Thursday 8 October 2015

The Accidental - Ali Smith

Ali Smith is one of those authors who, until now, I had repeatedly not read. How To Be Both has been on my radar for a while, highly acclaimed and alluring, but somehow a bit intimidating too. And, when I finally bought The Accidental from the Books for Syria table at Waterstone's last week, and read the blurbs for Smith's back list,I recognised the strangely-incomplete titled There But For The as another book I'd picked up many times but never quite brought home with me. Smith has a reputation for being very clever and lyrical, but somewhat experimental in style, which had slightly frightened me for a long time. But this was for a good cause - a charity donation that gets you a free book, right?

The Accidental focuses on the Smart family: two parents and two adolescents, all of whom have their own struggles and unhappinesses. Astrid, aged twelve, is a lonely teenager, trying to make sense of her world through her video camera. Magnus, who is about sixteen or seventeen, is eaten up with guilt after his involvement in an incident at school with tragic consequences. Their stepfather, Michael, is a creepy college professor with a midlife crisis and lots of affairs, while their mother, Eve, feels the weight of unhappiness of her family, her marriage, and her career as a writer.

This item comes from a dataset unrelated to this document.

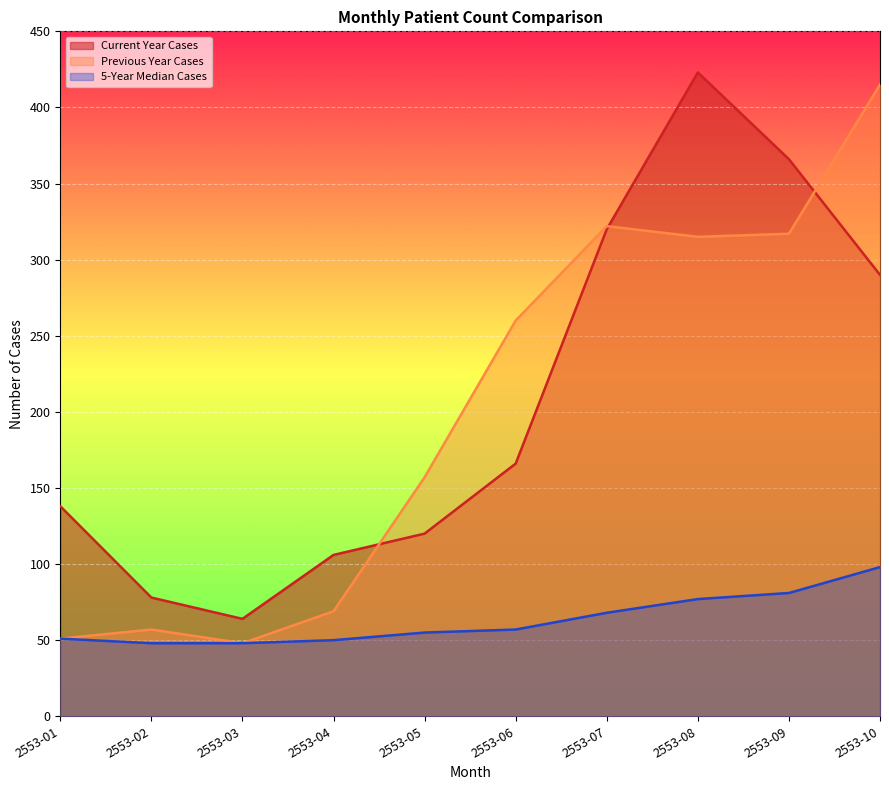

What is the value of the Current Year Cases point at the 9th from the left?

366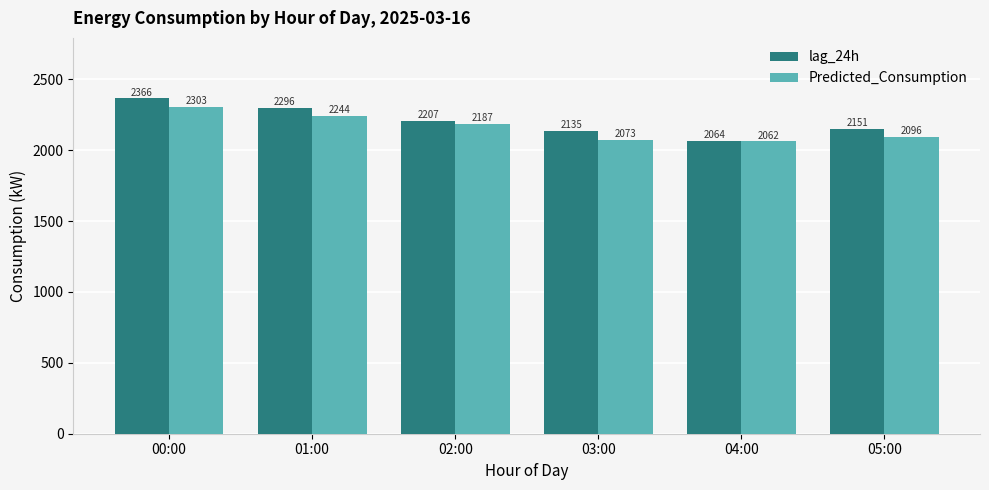

Is it true that lag_24h equals 2150.8 at 05:00?

True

Into their lives comes Amber, a strange woman who shows up at their house one day. Everyone thinks she's here with someone else, but who is she, really? Each member of the family perceives her differently, either finding what they long for or need in her, or perhaps projecting their wishes onto her. She is the narrator, probably, of the first-person passages interspersed with the Smart family point-of-view chapters, yet we don't really know much about her. She doesn't quite seem real. Some of the characters think she must be an angel, but if so, she is an unstable, maybe even dangerous one. At the end of part one, she starts to give you a few answers - surprisingly early on, I thought - until: "Well?" she said. "Do you believe me?" I didn't think to do otherwise until that point, but the question throws it all into doubt. But that's all the answer you get.

The Accidental is a story about story, structured tidily into three parts: beginning, middle and end. About how stories grow and change in the telling, mutating and shaping the perception of truth. We see this expressed in different ways throughout the novel, for example in Eve's book series called "Genuine Articles," in which she takes real stories from history, but rewrites them to give them happy endings and "what ifs."

The language is lyrical, poetic - one section being made up of actual poetry, in Michael's "middle," the changes in form showing his world and his mind unravelling somewhat as the style turns from conventional sonnets in the Shakespearean rhyme scheme, to a frantic, disjointed style, to words just apparently thrown at a page. For Michael, Amber represents an incorruptible purity, and is the woman immune to his attempts at seduction. And his sense of entitlement can not deal with rejection. He is a repulsive creature.

Ali Smith's narrative contains some stream-of-consciousness, luring you to read on, but also to take your time thinking about her word choices. I found The Accidental engrossing with lots of food for thought, and I'm glad I finally got around to reading it. She's not necessarily a new favourite author, but definitely someone I want to read lots more from in the future.